A resurfaced congressional hearing featuring Lauren Boebert, former Anthony Fauci and the National Institute of Allergy and Infectious Diseases has reignited debate over taxpayer-funded fetal tissue research after witnesses alleged that Fauci's agency financed the overwhelming majority of National Institutes of Health experiments involving the implantation of human fetal tissue into laboratory animals.
The exchange, originally delivered during a February 2025 hearing of the House Subcommittee on Cybersecurity, Information Technology, and Government Innovation, has spread widely across social media following the Trump administration's January 2026 decision to ban new NIH fetal tissue funding.
During the hearing, Boebert questioned White Coat Waste Project executive Justin Goodman about NIH-backed research programs involving aborted fetal tissue. Speaking from the committee dais, Boebert said: "We have also sent billions of taxpayer dollars to unaccountable labs in China and other foreign countries to implant aborted baby parts into lab animals."
She then asked Goodman directly: "Have you heard of that sort of research?"
Goodman responded: "Yeah. We did an analysis a few years ago showing that over 90 per cent of experiments using human foetal tissue and putting them in animals were funded by Fauci's NIAID."
The remark immediately became one of the most circulated moments from the hearing, particularly among conservative activists and anti-abortion groups that have long criticized NIH funding tied to fetal tissue research.
The debate centers on a category of federally funded biomedical studies that use tissue obtained from aborted fetuses to create so-called "humanized" animal models. Researchers argue the models are used to study immune diseases, HIV, vaccine responses and regenerative medicine. Critics, meanwhile, contend the research is ethically indefensible and insufficiently transparent.
Goodman expanded on his criticism of Fauci during the hearing, saying: "Dr Fauci ran NIAID from 1984 to 2022, and when he left at the end of 2022 it had a $6.5 billion budget." He added: "He was not just a paper pusher. He was personally involved in animal experimentation, experimenting on monkeys, giving them HIV-like viruses until the day he left NIH. He was the lead investigator on grants that were funded by taxpayers to do that."
The White Coat Waste Project says its conclusions were based on publicly available NIH grant data.

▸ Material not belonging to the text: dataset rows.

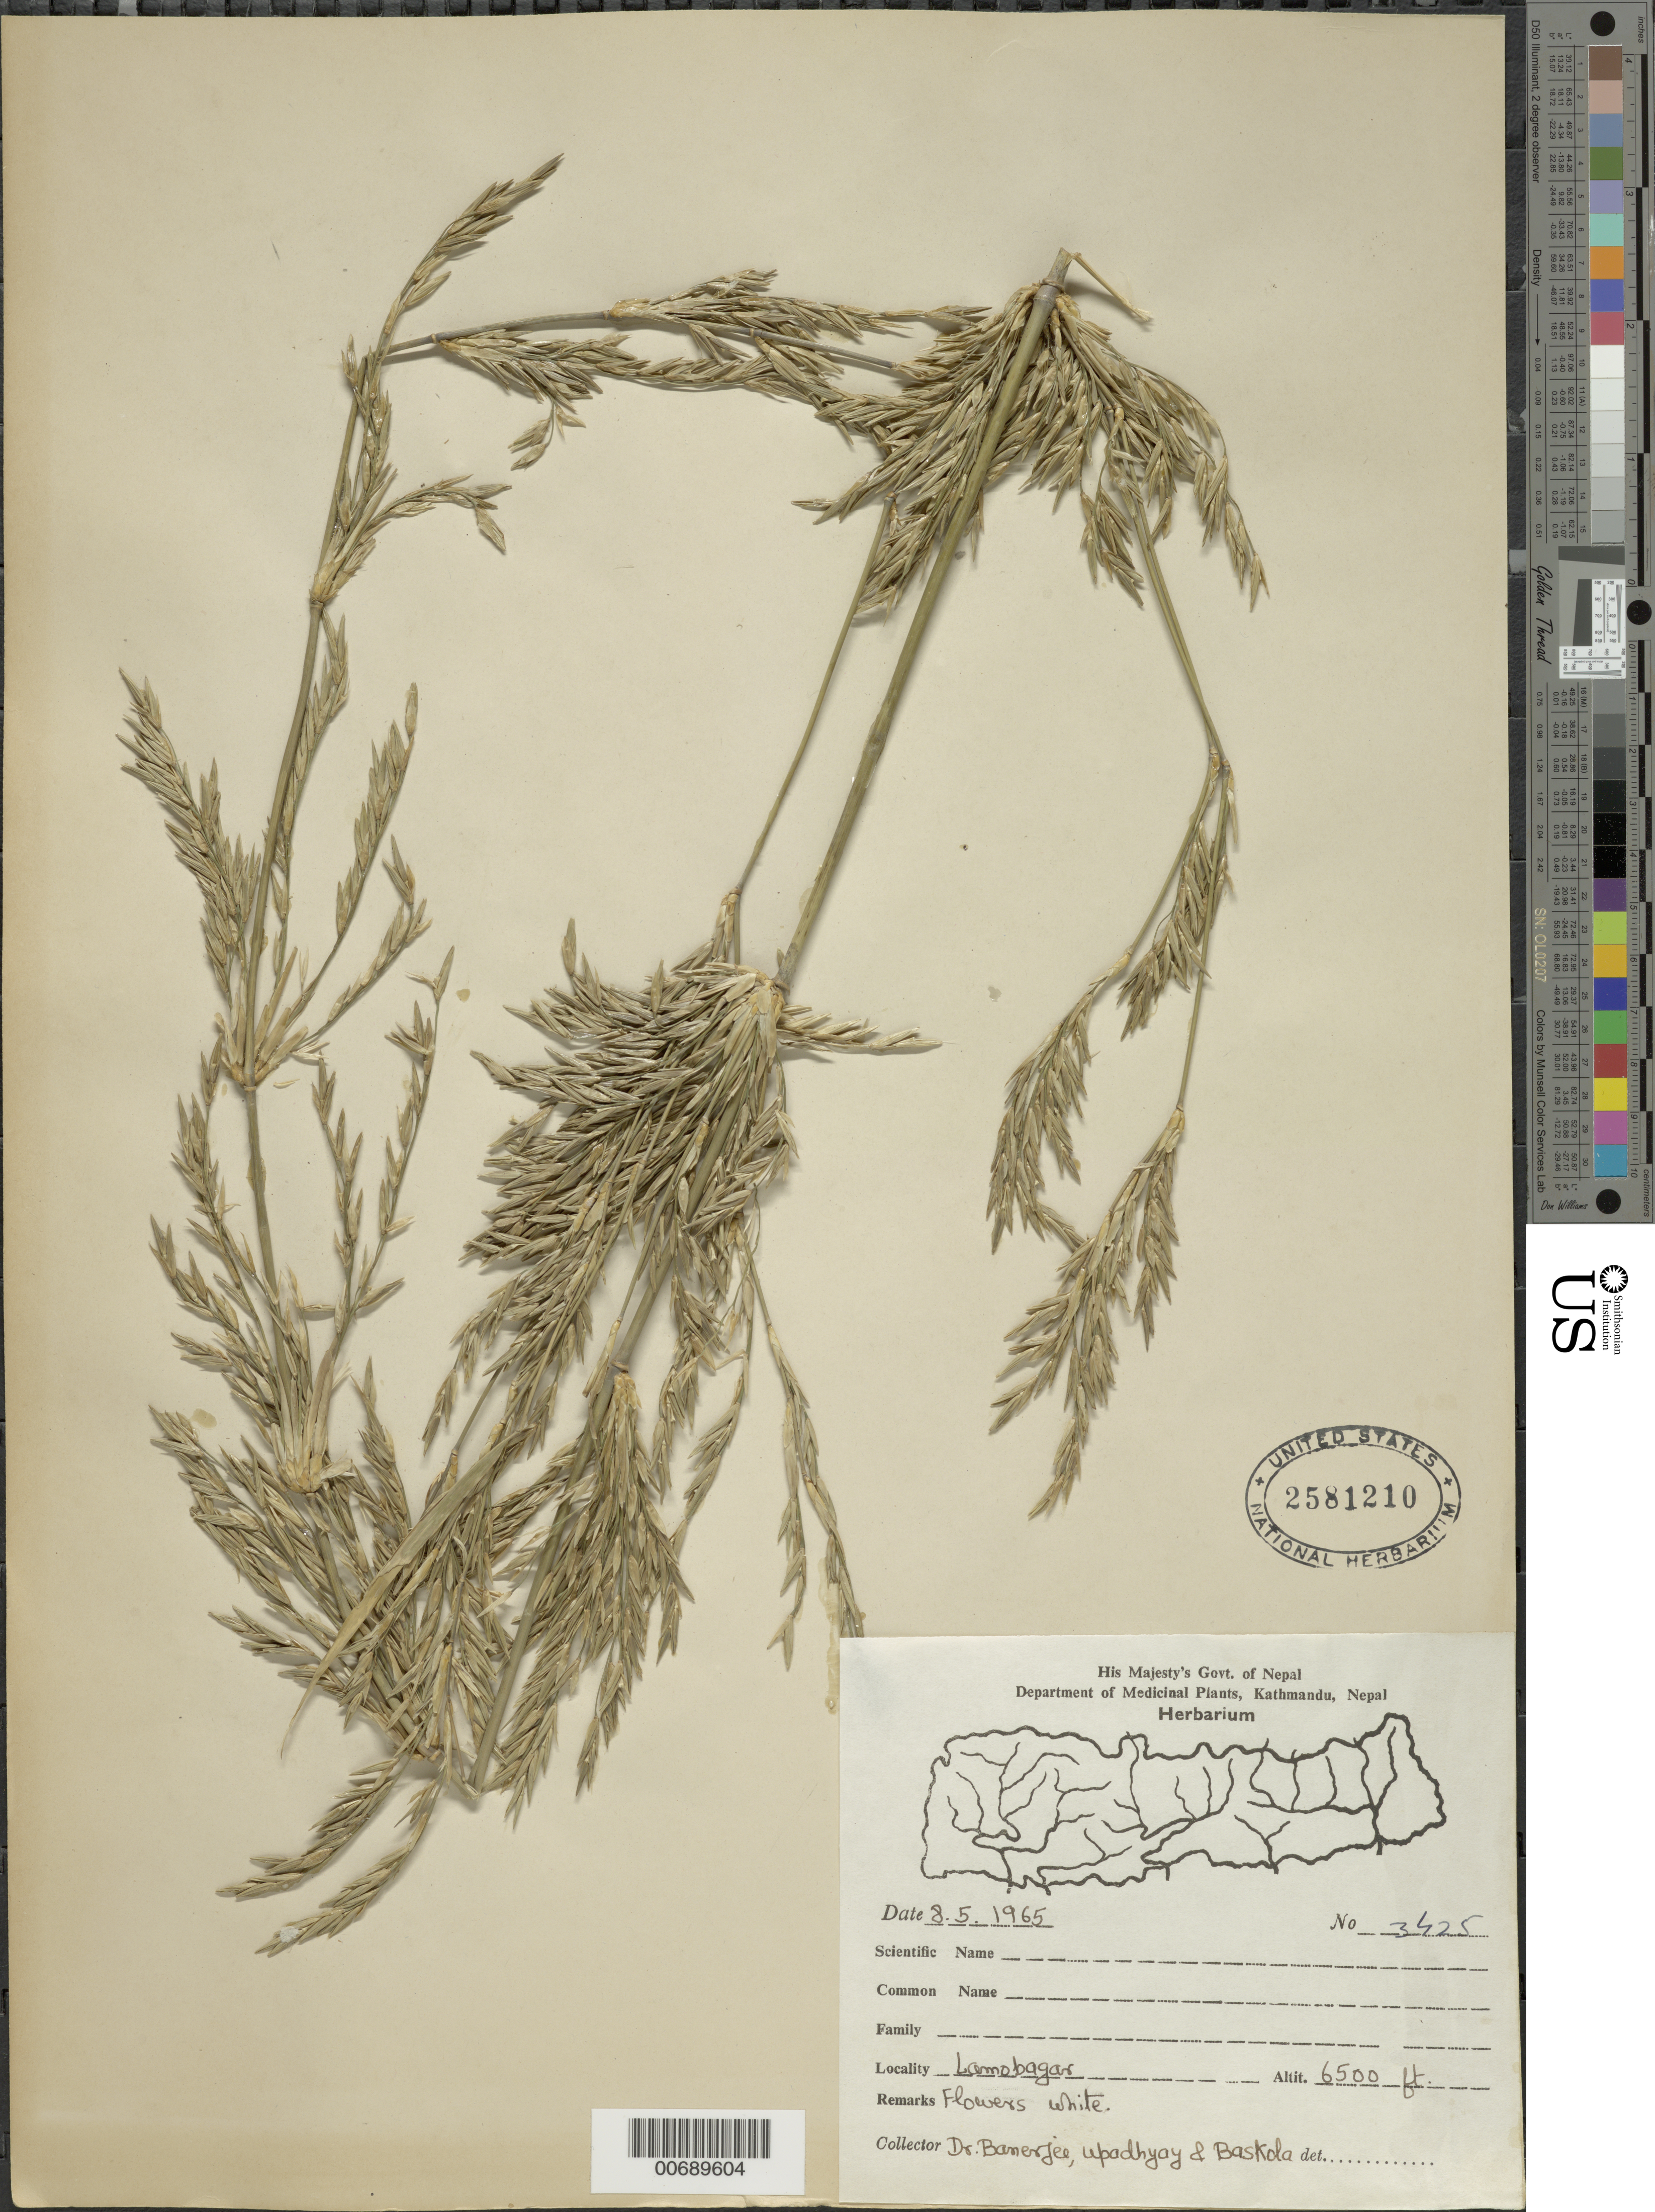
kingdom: Plantae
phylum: Tracheophyta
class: Liliopsida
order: Poales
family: Poaceae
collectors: Bamerjee, --, Upadhyay, -- & -. Baskda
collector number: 3425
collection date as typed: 08 May 1965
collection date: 1965-05-08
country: Nepal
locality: Lamsbagar.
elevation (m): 1981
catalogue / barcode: US 2581210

According to WCW's published analysis, 16 of 17 active NIH-funded fetal tissue grants in 2024 involved animal experimentation.
The group reported the grants totaled approximately:
- $21.7 million in active funding during 2024
- 89% of NIH-funded fetal tissue studies involving animal testing
- Nearly 80% of NIH fetal tissue funding allegedly tied to NIAID grants
Among the most controversial experiments were studies involving "BLT mice," laboratory animals implanted with human bone marrow, liver and thymus tissue derived from aborted fetuses.
The controversy has also renewed attention on University of Pittsburgh and its affiliated Magee-Womens Hospital, both of which were previously scrutinized by anti-abortion activists and Republican lawmakers over federally funded tissue research programs.
According to testimony from David Daleiden before the Pennsylvania House Health Committee in 2021, fetal tissue obtained through affiliated medical procedures was allegedly used in experiments involving skin grafts on rodents. A research paper published in the journal Nature documented human hair growth on mice used in studies backed by NIAID grants.
The paper stated that all procedures were reviewed and approved through institutional ethics oversight systems and complied with NIH animal care regulations.
Federal policy on fetal tissue research has shifted repeatedly across administrations. During Trump's first term, the administration halted new federal fetal tissue contracts in 2019 and imposed tighter oversight requirements, significantly reducing NIH spending in the area. The Joe Biden administration reversed those restrictions in 2021 after pressure from medical research institutions, universities and scientific organizations that argued the work remained essential for certain biomedical studies.